Come to MN. It's great here. We still get plenty of big storms, and our rates reflect that, but there isn't a serious risk of the whole state becoming designated flood plane anytime soon.
 
@thebiblesays Trust me, I wish we could move, but given jobs, school and family stuff, that isn’t an option right now. Both my wife and I are originally from up north and I definitely miss the seasons among other things. Eventually we plan on moving, but probably not for a few more years. Hopefully our house won’t be under water (literally) by then. Fortunately, it definitely isn’t figuratively under water since, just in the past year, we’ve seen a crazy rise in home values.

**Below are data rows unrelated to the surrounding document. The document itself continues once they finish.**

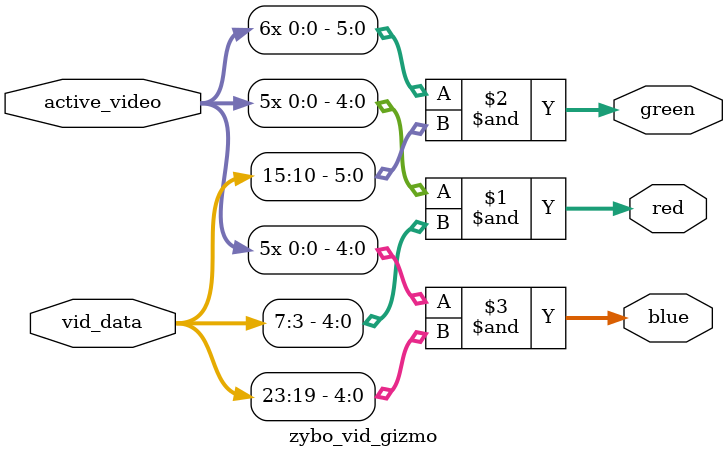
<source format=v>
`timescale 1ns / 1ps

// Simple but it gets messy to do this in block design.

module zybo_vid_gizmo(output [4 : 0] red,
                      output [5 : 0] green,
                      output [4 : 0] blue,

                      input [31 : 0] vid_data,
                      input          active_video);

    assign red = {5{active_video}} & vid_data[7 : 3];
    assign green = {6{active_video}} & vid_data[15 : 10];
    assign blue = {5{active_video}} & vid_data[23 : 19];

endmodule // zybo_vid_gizmo

</source>
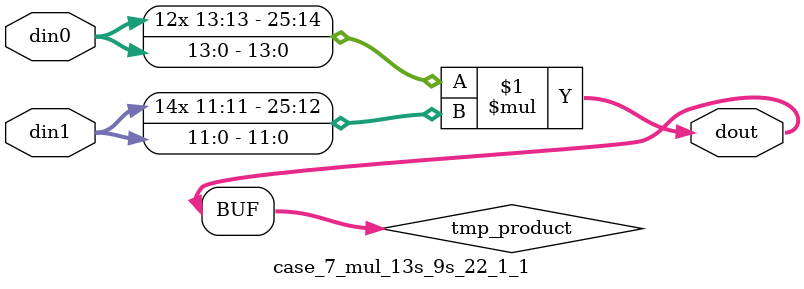
<source format=v>

`timescale 1 ns / 1 ps

 (* use_dsp = "no" *)  module case_7_mul_13s_9s_22_1_1(din0, din1, dout);
parameter ID = 1;
parameter NUM_STAGE = 0;
parameter din0_WIDTH = 14;
parameter din1_WIDTH = 12;
parameter dout_WIDTH = 26;

input [din0_WIDTH - 1 : 0] din0; 
input [din1_WIDTH - 1 : 0] din1; 
output [dout_WIDTH - 1 : 0] dout;

wire signed [dout_WIDTH - 1 : 0] tmp_product;



























assign tmp_product = $signed(din0) * $signed(din1);








assign dout = tmp_product;





















endmodule

</source>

Our home value has probably gone up to about 250% since we bought it 10+ years ago. However, one other concern I have if we are now in a flood zone (assuming I can’t get back out of it) is how that might affect selling it and if it could impact the price.
 
@mathewbailey08 I predict that housing in FL goes crazy, where a bunch of homes become unaffordable to insure and there is a rush on the homes that are still occupy able for the time being in the state, while the rest of the market collapses.
 
@mathewbailey08
"We plan to buy flood insurance for your property if we do not receive proof of adequate flood insurance within 45 days after the date of this letter...

The key word here is "adequate" - although their letter was dated 11/23, their definition of adequate insurance probably meant that it needed to be effective as of 10/01 (although they weren't clear about it on that letter). Sucks that they were vague and misleading.

The rep at USAA (where I bought the policy) did mention something about how not only did the FEMA maps change recently but so did the way that they determine rates. He said something along the lines of how, prior to this change, everyone in Zone X paid the same amount regardless of actual risk, whereas now they use other factors to determine rates.

This is correct. Risk Rating 2.0 is what they're calling it. It is similar to the way private flood insurers rate (instead of by geographical flood zone which covers a large area, it is more "per risk").